Et c'est, fondamentalement, ce qui relie la continuité à l'inachevable
plus qu'à l'unité totalisée. On trouve peut-être le meilleur exemple de
cette hantise dans l'œuvre de Virgina Woolf. C'est Rhoda qui parle dans
The Waves: «II y a un frein dans le flot de mon être. Un courant
profond se tasse contre l'obstacle, il frappe par à-coups, il tire, un nœud
tout au centre résiste. Oh! c'est une douleur, cela, c'est l'angoisse. Je
faiblis. J'échoue. » Ici, le discontinu tente d'arrêter le continu, le
mouvement continu de l'être qui sombre, il est un obstacle mais il est aussi un
temps d'arrêt: voilà peut-être une des manières de caractériser le
discontinu, un temps d'arrêt sur le chemin qui conduit à la mort, la possibilité
d'une renaissance ou d'un recommencement, même s'il est en même
temps une suspension qui ressemble à la mort.
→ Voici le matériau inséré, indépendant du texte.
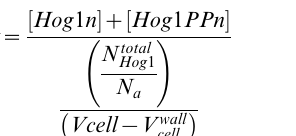
Figure S5 Model predictions for nuclear phosphorylated Hog1 (Hog1PPn) response to different periodic square pulses of 0.2 M NaCl. In all cases, the on time (T on ) and off time (T off ) of square pulses are half of the period time (T 0 ): T on = T off =T 0 /2. D I s : NaCl integral change, D I h : integral change of Hog1PPn response, G s : Hog1PPn response gain. Found at: doi:10.1371/journal.pone.0009522.s005 (0.50 MB TIF) Figure S6 Relationship between nuclear phosphorylated Hog1 (Hog1PPn) response and the duration of periodic square pulses of NaCl change. D I h : integral change of Hog1PPn response. G s : Hog1PPn response gain. Found at: doi:10.1371/journal.pone.0009522.s006 (0.33 MB TIF) Figure S7 Model prediction for nuclear phosphorylated Hog1 (Hog1PPn) response to ramp increase of NaCl. Found at: doi:10.1371/journal.pone.0009522.s007 (0.24 MB TIF) Figure S8 Comparison of the data fitting of the LIT concise model and our new model for periodic square pulses of 0.2 M NaCl. The red circle points are the experimental data sets in Fig. S2 of the reference (Mettetal et al ., Science, 2008, 319: 482–484). Found at: doi:10.1371/journal.pone.0009522.s008 (1.01 MB TIF) Figure S9 Comparison of the data fitting of the LIT concise model and our new model for different periodic square pulses of NaCl stimulation. The red circle points are the experimental data sets in Fig. S5 of the reference (Mettetal et al ., Science, 2008, 319: 482–484). Found at: doi:10.1371/journal.pone.0009522.s009 (0.97 MB TIF) Figure S10 The total amount of phosphorylated Hog1 (x 1 , Hog1PP, quantified as % of total Hog1), nuclear Hog1 enrichment (x 2 , nuclear Hog1) and nuclear phosphorylated Hog1 (x 3 , Hog1PPn) are highly correlated under different types of NaCl stimulation. Numbers in the squares of the correlation map (A, F, K) denote the correlation coefficients of two variables. Numbers within parentheses correspond to the rounded p-values for testing the hypothesis of uncorrelated variables. If the p-value is small ( , 0.05), then the correlation of the two variables is significant. The correlation coefficient and p-values were calculated with the ‘‘corrcoef’’ function in Matlab. (A–E) Simple step increase of NaCl. (F–J) Periodic square pulses of NaCl. (K–O) Up-staircase increase of NaCl. Table S1 Initial conditions of the state variables. Table S2 Complete list of model parameter values. Table S3 Complete list of ordinary differential equations and other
Ainsi, me semble-t-il, la
continuité se saisit dans un cercle qui la fait être un principe de la forme,
puis la modalité du langage de la représentation et enfin l'être dans ce
langage qui à son tour donne forme. Mais il convient de marquer une
différence avec l'esthétique mélancolique. La forme du défaut de forme
comporte bien un deuil, s'établit sur des décombres, mais elle n'a pas
vocation à exprimer un désastre. Sans rendre le continu à la béatitude du
lié, à l'unité et à l'harmonie, il faut le rattacher plus exactement à
l'inclusion du temps, et du monde, dans le roman.